What are the hurdles in adopting AI in Healthcare?
1. Data Readiness
The data used for predictive diagnosis might not be fully integrated with all the data sources that healthcare professionals are accustomed to while treating their patients. The lack of unified data sources integrating clinical data, life science, employee benefit along with research in drugs and pharmaceutical advancements prove to be a continuous struggle in embracing healthcare technology.
2. Data Privacy
Data in healthcare are sensitive in nature whether it might be the patient’s medical data, employee’s healthcare provider information, all the wired and IoT devices collecting patient health statistics. It is crucial to securely store and manage all Electronic Health Records (EHR) complying with the Health Insurance Portability and Accountability Act(HIPAA) compliance. As per HIPAA compliance, it is mandatory to authorize medical access, encrypt data, streamline ePHI(Electronic Protected Healthcare Information), audit reports and activities logged in different medical devices. The data privacy rule is trickier to handle and the wide range of regulations ranging from GDPR(General Data Protection Regulation) in EU to CCPA(California Consumer Privacy Act) convolutes technological advancement in healthcare.
3. Lack of Data Pipeline
It is a journey to automation that is steadily improving healthcare but at the same time, it involves proper data management as data is the key. Data enormity along with the lack of streamlined data pipeline complicates the automation procedure. Batch mode operation is no longer sufficient as more and more real-time data are growing with the increase in medical devices collecting our physicals every minute. Big Data technologies like Splunk turning data into doing, Spark managing computation in cluster mode, Kafka transferring data are encouraging technologists to streamline medical data from different data sources.
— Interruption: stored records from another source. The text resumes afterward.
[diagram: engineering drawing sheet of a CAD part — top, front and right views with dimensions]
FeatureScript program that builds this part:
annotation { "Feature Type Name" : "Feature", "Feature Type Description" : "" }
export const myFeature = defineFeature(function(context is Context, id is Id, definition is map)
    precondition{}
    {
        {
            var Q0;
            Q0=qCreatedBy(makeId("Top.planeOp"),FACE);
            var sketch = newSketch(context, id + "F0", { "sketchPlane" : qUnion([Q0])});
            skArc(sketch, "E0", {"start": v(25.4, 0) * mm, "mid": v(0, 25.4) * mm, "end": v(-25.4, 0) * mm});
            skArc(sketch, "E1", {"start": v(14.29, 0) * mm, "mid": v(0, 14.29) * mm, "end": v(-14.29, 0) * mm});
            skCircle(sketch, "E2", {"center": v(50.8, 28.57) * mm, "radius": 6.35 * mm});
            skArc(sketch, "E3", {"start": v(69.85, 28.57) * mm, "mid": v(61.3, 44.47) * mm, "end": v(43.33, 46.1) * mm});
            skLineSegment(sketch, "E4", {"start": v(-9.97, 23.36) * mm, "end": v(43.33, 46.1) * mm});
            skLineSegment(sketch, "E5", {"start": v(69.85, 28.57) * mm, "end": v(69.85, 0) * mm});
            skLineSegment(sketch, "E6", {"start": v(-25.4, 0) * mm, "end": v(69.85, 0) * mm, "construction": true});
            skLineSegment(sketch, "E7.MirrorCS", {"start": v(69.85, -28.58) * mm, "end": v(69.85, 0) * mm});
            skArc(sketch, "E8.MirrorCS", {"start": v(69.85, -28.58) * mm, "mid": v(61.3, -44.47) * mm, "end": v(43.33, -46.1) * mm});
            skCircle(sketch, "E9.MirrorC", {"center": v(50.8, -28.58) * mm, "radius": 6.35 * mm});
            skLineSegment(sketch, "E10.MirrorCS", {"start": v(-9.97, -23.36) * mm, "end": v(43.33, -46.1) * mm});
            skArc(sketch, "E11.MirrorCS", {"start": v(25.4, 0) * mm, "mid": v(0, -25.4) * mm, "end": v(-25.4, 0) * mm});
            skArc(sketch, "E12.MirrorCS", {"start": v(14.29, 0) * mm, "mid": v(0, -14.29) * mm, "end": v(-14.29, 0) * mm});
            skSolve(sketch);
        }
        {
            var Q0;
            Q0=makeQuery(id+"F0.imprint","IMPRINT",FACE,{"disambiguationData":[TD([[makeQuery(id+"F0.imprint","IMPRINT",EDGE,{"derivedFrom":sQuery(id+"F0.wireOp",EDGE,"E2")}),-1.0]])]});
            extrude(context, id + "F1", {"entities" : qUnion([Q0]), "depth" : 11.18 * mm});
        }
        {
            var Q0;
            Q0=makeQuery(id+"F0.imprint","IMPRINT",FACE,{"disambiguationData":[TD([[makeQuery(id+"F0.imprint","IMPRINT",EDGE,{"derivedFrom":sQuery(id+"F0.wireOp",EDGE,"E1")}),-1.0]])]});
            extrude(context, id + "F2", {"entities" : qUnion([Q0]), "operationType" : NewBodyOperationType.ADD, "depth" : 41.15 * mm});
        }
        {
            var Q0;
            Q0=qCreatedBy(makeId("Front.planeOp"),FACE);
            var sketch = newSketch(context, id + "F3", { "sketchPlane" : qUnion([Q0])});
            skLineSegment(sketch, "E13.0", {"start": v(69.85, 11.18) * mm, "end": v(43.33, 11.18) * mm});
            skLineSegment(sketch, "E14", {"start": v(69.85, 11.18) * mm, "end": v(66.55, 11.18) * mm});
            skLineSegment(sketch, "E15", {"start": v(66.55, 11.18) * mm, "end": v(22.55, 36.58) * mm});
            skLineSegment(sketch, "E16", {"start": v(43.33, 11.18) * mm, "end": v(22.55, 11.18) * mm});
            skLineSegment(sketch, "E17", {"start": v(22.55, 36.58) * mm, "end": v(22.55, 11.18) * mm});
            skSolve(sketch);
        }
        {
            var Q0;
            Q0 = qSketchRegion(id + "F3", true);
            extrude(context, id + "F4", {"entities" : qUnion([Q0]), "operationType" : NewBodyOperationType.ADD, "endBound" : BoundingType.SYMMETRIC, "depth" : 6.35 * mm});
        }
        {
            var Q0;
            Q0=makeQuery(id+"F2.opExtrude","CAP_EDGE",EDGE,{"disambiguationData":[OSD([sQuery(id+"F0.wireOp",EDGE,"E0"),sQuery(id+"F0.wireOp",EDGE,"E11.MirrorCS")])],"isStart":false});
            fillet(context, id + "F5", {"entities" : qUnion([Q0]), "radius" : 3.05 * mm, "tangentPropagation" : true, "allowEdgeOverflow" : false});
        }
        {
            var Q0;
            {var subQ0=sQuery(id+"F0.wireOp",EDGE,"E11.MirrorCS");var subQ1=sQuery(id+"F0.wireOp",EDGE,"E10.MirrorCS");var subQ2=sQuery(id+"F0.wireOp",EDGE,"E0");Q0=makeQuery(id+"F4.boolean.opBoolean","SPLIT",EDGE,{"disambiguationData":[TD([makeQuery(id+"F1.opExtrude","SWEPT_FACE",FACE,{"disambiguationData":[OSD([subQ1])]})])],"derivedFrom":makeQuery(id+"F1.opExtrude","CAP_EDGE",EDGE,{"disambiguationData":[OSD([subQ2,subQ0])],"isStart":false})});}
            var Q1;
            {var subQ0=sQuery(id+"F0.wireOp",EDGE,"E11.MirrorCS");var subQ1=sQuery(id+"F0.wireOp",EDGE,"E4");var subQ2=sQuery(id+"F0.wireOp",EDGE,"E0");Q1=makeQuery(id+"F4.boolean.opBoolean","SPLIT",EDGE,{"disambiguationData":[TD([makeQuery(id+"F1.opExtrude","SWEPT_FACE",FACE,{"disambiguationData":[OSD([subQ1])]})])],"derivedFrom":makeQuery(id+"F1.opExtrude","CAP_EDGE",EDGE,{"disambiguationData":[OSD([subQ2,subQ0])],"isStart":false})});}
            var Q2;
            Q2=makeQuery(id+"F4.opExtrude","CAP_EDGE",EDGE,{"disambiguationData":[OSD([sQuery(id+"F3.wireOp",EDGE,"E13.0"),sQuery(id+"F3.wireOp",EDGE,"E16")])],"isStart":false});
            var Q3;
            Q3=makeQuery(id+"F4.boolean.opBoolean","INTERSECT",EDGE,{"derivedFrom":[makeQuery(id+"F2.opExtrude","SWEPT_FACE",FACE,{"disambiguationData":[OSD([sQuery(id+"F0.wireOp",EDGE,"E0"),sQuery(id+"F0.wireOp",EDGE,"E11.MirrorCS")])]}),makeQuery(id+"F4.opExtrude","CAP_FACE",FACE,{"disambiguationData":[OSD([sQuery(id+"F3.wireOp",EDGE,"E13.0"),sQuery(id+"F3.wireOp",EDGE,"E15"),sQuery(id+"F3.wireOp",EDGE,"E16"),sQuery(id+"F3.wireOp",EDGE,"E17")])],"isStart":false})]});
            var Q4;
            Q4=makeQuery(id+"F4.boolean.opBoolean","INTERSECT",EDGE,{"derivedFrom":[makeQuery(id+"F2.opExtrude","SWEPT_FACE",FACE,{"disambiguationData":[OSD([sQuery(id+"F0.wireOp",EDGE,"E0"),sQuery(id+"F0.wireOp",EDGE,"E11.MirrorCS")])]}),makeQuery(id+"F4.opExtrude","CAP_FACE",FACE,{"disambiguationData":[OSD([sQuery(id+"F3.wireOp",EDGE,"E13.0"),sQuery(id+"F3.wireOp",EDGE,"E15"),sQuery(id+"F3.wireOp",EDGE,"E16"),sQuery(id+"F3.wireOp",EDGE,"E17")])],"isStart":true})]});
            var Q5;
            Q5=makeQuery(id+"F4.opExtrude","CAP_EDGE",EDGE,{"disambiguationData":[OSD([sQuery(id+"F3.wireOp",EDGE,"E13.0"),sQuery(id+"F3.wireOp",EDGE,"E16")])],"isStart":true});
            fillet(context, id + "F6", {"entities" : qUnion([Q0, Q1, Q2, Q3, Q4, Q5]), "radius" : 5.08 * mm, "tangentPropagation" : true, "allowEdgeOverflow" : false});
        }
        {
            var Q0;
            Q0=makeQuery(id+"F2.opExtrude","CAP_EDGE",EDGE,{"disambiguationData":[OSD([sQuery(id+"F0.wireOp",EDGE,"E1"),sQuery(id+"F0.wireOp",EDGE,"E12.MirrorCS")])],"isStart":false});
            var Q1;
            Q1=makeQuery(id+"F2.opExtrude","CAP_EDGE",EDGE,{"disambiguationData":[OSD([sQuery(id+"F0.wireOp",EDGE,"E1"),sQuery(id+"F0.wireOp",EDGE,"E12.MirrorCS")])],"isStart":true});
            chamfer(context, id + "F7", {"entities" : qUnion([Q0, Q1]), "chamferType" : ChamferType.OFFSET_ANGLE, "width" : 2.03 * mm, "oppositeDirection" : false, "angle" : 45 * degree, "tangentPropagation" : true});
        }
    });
4. AI being black-box in nature
The lack of AI knowledge among domain experts makes them believe AI to be a black-box miraculously solving all the problems. Spreading awareness and educating the need for AI in healthcare will pave the way for robust healthcare for all.
5. Data Scientists Vs Domain Experts
The fact that training data used in Machine Learning models to predict diseases are prepared by professionals not having knowledge of the medical data used for diagnosis adds to the skepticism of trusting AI. Data Scientists should work very closely with domain experts of the respective field for automating repetitive procedures. Since the data scientists are not the domain experts, any small assumption in building ML models can result in failure lessening the trust in AI.
6. Lack of End to End AI Automation
Building predictive models to diagnose diseases is not a one-time activity, rather it involves continuous improvement with human-in-the-loop intervention and retraining models whenever there is new medical data. There is a need for automating the entire end to end lifecycle of AI projects. We are in dire need of a unified platform for experimenting with different ML libraries and algorithms, deploying to any cloud environment and monitoring the model performance for continuous improvement.
Healthcare for All
Healthcare for all should no longer be a dream but rather a reality with the same standards of healthcare reaching all nooks and corners of the world. Automating admin activities not only helps healthcare professionals to provide personal care but also reduces human-errors and manages the growing cost of medical treatments. By automating the tedious manual jobs, it frees healthcare professionals from the mundane activity and rallies their time and energy to the much-needed patient care.
We are already witnessing the future of robotic surgeries with surgeries performed remotely where the Corindus Vascular Robotics with its CorPath technology was used to place a stent inside the heart blood vessels.
The revolution of Artificial Intelligence along with Virtual Reality is preparing the world to be more interconnected with health resources making the impossible possible.